## ASSIGNMENT
Rewrite the records below, replacing every "series" with "data series" and leaving everything else unchanged. Omit the pictures from your answer.

## Chart-based quiz items
◇ ◇ ◇

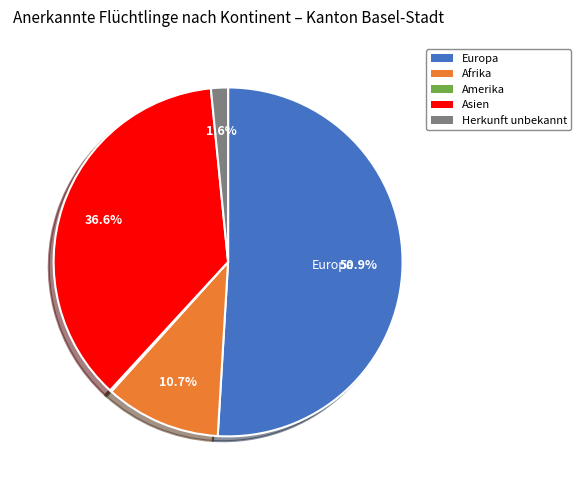

Is the sum of Europa and Herkunft unbekannt greater than half?

Yes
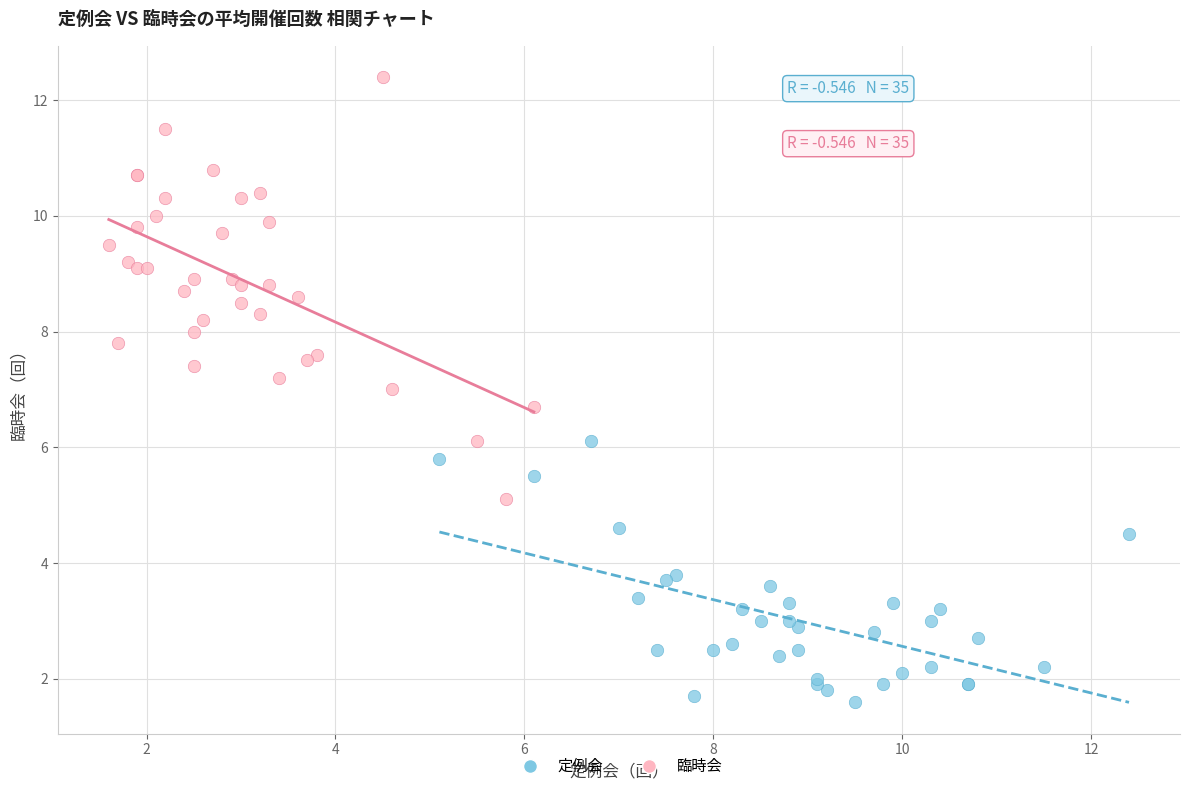

Which series has the largest Y range (max minus min)?

臨時会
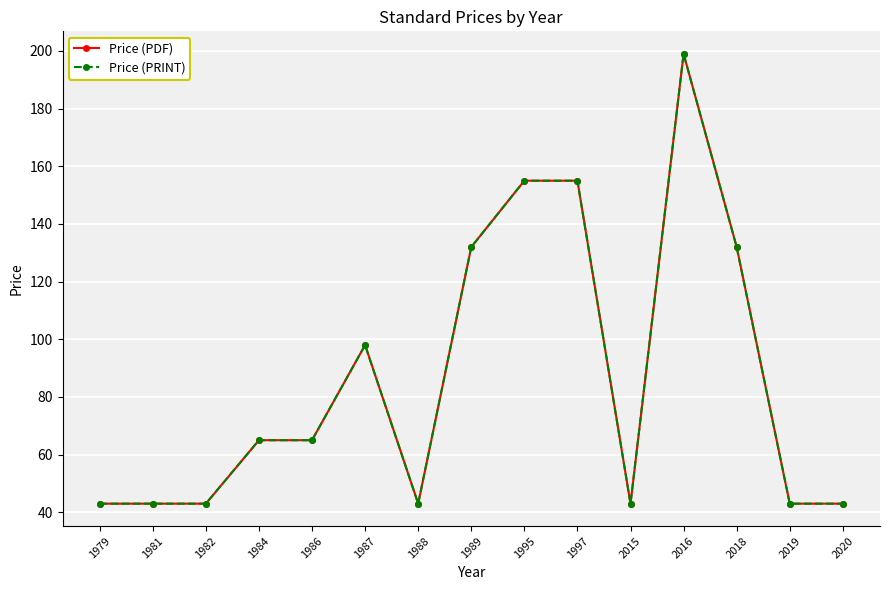

Between 1984 and 1995, which series saw the biggest shift?

Price (PDF)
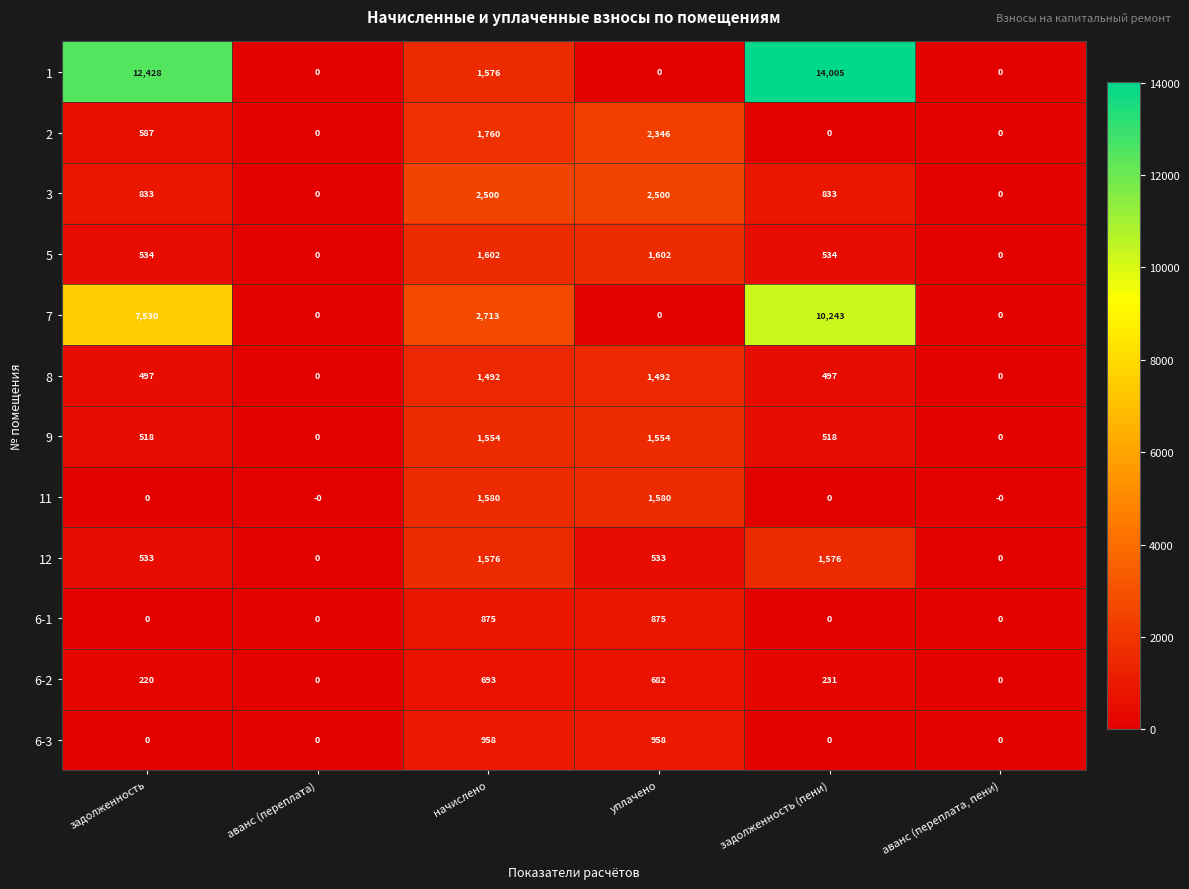

Between задолженность and задолженность (пени), which series saw the biggest shift?

7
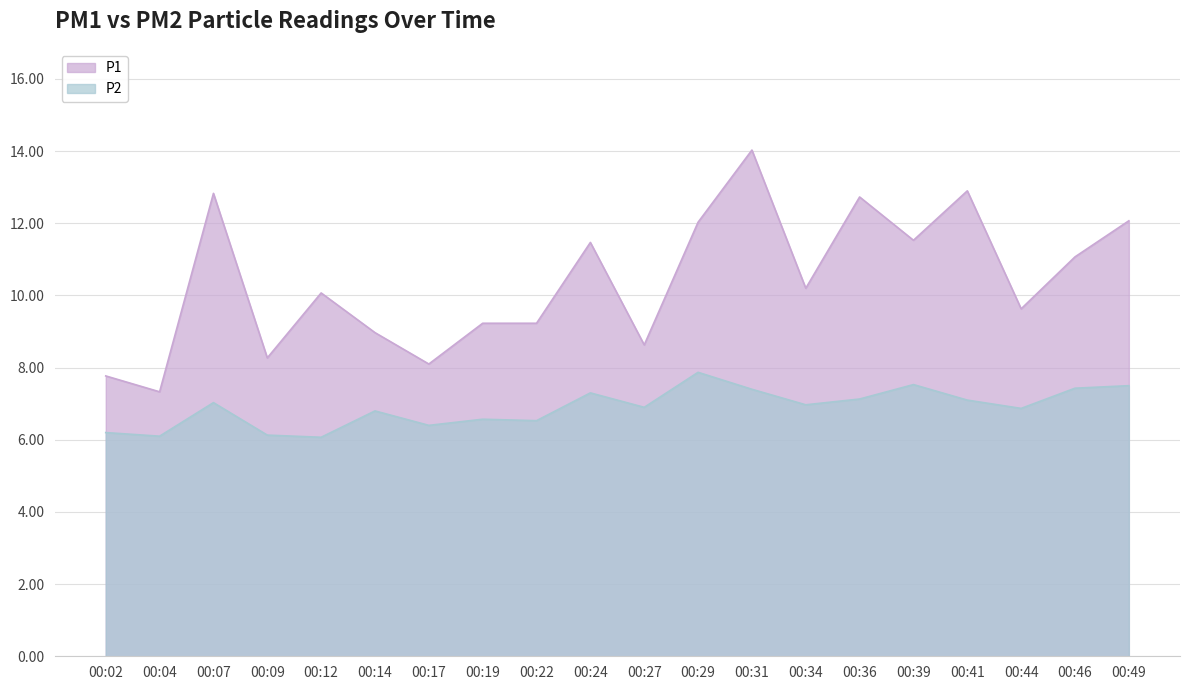

Does the chart display data point markers on the line(s)?

No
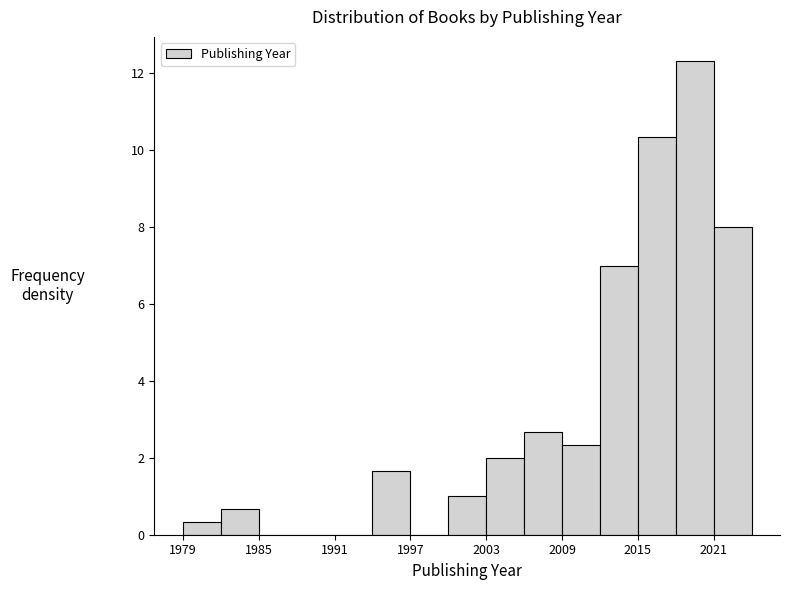

Read against the x-axis, roughly where is the centre of the tallest bar?

2020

◇ ◇ ◇

## TASK SOLUTION
Is the sum of Europa and Herkunft unbekannt greater than half?

Yes

Which data series has the largest Y range (max minus min)?

臨時会

Between 1984 and 1995, which data series saw the biggest shift?

Price (PDF)

Between задолженность and задолженность (пени), which data series saw the biggest shift?

7

Does the chart display data point markers on the line(s)?

No

Read against the x-axis, roughly where is the centre of the tallest bar?

2020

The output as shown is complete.